How can you create your own successful networking events?

Some people assume that hosting events is a special skill that only select people can pull off, but that’s really not true. I’ve been hosting regular dinner gatherings in New York City for the past year, inviting 8-10 people at a time to get to know one another. Sometimes it’s a random mix of interesting folks, and other times there’s a theme (the musician party I mentioned above, or female journalists, or business authors, for instance). For me as an introvert, some key principles are:
1) Send out attendee bios in advance. That enables folks to look over the guest list, research the others if they’d like, and identify commonalities so they know they’ll have things to talk about. They’ll also have sufficient information so they can seek out certain people they’d especially like to meet.
2) Control the conversation a bit.

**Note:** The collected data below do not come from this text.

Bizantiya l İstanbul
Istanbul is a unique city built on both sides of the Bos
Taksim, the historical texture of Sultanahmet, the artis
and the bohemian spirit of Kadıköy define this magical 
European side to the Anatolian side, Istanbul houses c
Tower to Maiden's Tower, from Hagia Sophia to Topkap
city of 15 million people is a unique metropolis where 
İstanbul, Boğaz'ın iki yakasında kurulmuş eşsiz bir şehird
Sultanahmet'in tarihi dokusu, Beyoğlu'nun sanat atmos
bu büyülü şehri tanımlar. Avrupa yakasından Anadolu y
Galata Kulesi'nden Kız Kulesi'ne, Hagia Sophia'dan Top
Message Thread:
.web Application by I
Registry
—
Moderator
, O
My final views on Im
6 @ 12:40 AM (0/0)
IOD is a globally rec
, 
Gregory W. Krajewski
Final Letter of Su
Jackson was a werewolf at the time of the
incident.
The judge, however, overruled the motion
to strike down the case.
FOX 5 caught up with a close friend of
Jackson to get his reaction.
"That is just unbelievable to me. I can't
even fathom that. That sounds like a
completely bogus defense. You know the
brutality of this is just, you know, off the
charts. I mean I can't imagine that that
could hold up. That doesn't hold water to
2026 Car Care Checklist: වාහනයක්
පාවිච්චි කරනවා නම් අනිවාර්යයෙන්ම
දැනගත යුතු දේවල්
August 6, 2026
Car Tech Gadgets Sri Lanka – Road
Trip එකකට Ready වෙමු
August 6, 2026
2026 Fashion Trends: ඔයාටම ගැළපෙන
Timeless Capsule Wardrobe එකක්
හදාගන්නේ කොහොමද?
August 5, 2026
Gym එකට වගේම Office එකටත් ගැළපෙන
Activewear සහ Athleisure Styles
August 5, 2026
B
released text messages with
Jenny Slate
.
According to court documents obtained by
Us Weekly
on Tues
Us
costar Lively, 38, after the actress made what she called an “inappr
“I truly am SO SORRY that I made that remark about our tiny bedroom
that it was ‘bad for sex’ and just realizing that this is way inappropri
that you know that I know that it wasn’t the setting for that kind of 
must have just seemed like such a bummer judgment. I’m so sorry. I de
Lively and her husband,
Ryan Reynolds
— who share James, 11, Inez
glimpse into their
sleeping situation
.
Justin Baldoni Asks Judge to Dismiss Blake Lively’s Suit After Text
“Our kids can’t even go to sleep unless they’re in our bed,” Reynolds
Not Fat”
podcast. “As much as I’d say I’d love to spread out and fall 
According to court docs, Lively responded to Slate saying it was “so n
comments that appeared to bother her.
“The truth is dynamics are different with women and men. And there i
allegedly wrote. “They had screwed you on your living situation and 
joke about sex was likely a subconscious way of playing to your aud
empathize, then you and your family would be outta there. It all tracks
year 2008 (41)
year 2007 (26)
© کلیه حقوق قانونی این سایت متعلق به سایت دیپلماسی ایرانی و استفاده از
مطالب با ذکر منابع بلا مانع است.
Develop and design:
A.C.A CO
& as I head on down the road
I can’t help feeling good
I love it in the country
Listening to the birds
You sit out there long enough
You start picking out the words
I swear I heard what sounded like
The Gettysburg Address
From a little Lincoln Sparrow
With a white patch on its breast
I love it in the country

Crowds have a tendency to get unwieldy, and that’s mostly fine. But as the host, you should steer it enough, at a minimum, so that everyone is able to introduce themselves and say a bit about what they’re working on, so others will know who is who and can get ideas about where they’d like to take the conversation.
3) Embrace co-hosts. To really spice up your gatherings, choose a friend who knows interesting people and plan to split up the guest list – you invite half, and he invites half. That way, your friends can mingle and you’ll have the opportunity to meet new people, as well.